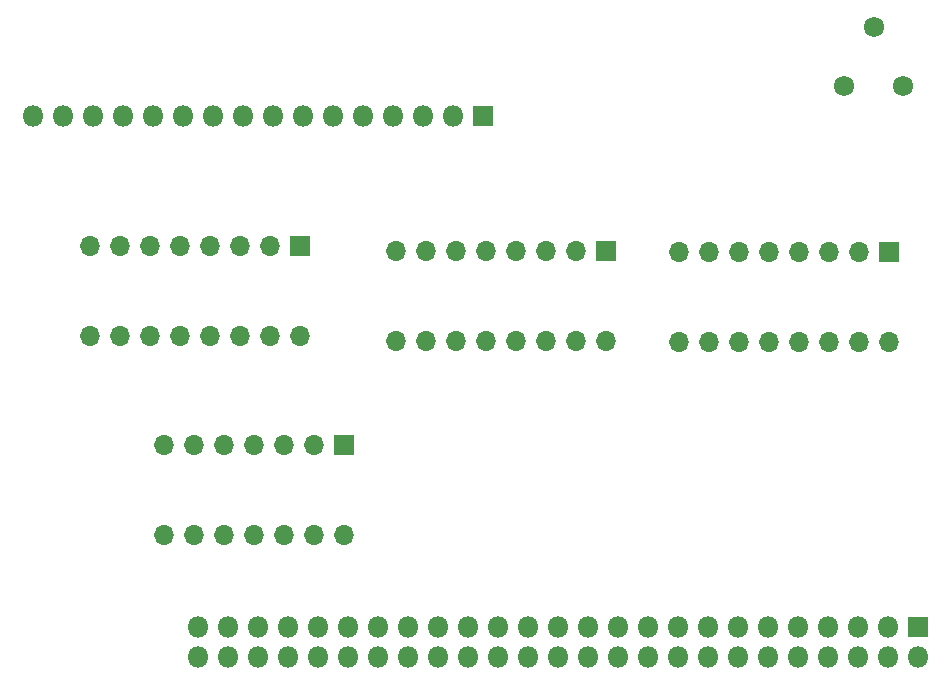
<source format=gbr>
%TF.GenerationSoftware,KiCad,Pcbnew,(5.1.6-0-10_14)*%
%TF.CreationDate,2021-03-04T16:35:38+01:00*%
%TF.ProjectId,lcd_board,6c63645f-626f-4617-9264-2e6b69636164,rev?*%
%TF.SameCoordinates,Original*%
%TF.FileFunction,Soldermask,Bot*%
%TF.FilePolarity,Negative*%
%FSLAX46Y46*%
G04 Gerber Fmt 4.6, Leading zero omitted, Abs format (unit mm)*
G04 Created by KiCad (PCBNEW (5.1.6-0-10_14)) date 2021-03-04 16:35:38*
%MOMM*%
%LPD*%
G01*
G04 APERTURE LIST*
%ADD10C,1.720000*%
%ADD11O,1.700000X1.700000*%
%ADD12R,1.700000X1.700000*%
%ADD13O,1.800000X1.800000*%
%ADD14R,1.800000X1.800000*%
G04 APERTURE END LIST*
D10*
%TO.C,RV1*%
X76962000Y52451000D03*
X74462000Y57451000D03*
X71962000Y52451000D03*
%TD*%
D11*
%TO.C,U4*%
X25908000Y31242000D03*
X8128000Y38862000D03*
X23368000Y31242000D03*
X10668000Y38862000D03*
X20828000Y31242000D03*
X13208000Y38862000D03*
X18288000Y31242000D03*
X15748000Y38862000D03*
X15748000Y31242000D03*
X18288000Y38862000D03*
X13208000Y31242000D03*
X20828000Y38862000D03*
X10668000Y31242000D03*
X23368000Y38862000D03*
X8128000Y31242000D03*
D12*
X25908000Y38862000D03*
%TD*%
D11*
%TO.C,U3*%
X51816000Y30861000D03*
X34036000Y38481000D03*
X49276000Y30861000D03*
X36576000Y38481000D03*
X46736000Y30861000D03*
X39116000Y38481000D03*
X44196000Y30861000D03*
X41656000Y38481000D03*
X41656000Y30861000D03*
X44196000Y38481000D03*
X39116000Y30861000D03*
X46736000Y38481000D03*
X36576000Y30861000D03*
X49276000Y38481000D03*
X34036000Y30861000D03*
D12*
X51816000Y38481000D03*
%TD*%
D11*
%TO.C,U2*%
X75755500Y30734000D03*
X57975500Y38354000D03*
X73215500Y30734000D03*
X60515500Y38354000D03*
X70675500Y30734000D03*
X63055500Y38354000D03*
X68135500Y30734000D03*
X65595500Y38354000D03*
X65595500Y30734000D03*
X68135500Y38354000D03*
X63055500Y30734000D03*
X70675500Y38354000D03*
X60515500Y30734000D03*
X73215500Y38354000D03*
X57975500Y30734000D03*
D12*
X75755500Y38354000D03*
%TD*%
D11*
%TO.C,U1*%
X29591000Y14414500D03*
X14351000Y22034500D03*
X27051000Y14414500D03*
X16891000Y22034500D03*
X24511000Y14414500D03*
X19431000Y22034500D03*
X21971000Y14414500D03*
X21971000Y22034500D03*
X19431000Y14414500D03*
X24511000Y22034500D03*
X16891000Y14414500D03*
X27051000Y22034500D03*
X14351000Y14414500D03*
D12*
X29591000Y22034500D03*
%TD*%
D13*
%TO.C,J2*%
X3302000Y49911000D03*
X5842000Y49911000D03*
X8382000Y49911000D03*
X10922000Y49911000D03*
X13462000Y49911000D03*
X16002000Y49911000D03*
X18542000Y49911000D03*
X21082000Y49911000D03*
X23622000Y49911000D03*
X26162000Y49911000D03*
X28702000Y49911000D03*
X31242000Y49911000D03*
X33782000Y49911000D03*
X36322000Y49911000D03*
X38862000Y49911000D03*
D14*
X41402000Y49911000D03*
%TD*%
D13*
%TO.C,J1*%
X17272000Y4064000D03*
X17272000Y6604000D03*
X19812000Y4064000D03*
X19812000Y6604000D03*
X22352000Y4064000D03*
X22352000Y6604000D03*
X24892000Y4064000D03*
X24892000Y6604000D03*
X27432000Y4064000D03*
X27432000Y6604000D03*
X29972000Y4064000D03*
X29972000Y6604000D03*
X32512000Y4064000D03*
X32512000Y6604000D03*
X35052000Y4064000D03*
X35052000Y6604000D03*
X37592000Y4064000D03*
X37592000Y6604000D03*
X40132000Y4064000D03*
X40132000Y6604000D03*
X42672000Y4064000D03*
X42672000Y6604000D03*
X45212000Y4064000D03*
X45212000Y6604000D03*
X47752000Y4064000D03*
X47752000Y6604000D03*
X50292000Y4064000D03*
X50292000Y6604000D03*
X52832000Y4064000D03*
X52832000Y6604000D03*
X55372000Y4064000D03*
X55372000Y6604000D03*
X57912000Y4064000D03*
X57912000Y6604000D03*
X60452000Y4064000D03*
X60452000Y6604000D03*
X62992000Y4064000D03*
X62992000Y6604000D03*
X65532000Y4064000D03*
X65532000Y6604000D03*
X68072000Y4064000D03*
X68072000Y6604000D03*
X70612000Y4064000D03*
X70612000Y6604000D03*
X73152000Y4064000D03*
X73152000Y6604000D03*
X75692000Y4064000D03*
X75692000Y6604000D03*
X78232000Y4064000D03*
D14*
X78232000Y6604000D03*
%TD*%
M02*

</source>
---
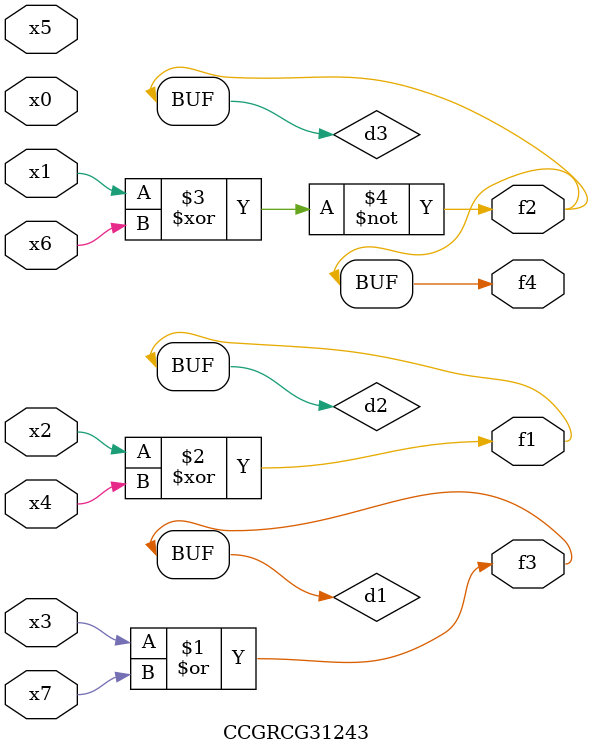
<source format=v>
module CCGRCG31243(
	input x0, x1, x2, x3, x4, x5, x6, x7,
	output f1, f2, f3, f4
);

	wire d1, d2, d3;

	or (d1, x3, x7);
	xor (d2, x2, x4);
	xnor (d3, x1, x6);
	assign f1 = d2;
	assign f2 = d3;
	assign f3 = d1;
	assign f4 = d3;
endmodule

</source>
* * *
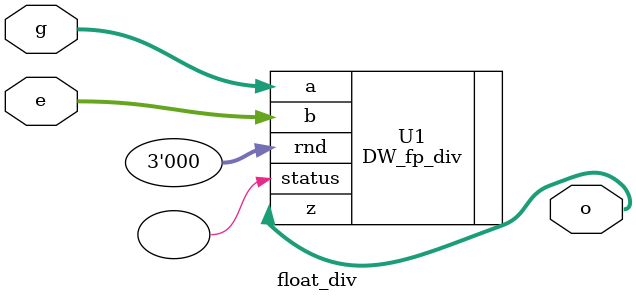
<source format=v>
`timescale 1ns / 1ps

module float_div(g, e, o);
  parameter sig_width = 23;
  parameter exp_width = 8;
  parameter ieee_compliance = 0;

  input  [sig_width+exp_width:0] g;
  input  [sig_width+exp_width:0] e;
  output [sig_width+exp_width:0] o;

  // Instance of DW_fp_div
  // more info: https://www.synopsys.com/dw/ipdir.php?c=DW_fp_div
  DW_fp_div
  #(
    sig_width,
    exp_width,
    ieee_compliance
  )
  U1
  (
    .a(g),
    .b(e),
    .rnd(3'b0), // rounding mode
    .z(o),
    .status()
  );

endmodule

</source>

> WORK REQUEST: Retype exactly the span of lines from the one with "<source format=gbr>" through the one with "X23368000Y31242000D03*"; include both ends and omit the rest of the material.

> FINISHED TASK:
<source format=gbr>
%TF.GenerationSoftware,KiCad,Pcbnew,(5.1.6-0-10_14)*%
%TF.CreationDate,2021-03-04T16:35:38+01:00*%
%TF.ProjectId,lcd_board,6c63645f-626f-4617-9264-2e6b69636164,rev?*%
%TF.SameCoordinates,Original*%
%TF.FileFunction,Soldermask,Bot*%
%TF.FilePolarity,Negative*%
%FSLAX46Y46*%
G04 Gerber Fmt 4.6, Leading zero omitted, Abs format (unit mm)*
G04 Created by KiCad (PCBNEW (5.1.6-0-10_14)) date 2021-03-04 16:35:38*
%MOMM*%
%LPD*%
G01*
G04 APERTURE LIST*
%ADD10C,1.720000*%
%ADD11O,1.700000X1.700000*%
%ADD12R,1.700000X1.700000*%
%ADD13O,1.800000X1.800000*%
%ADD14R,1.800000X1.800000*%
G04 APERTURE END LIST*
D10*
%TO.C,RV1*%
X76962000Y52451000D03*
X74462000Y57451000D03*
X71962000Y52451000D03*
%TD*%
D11*
%TO.C,U4*%
X25908000Y31242000D03*
X8128000Y38862000D03*
X23368000Y31242000D03*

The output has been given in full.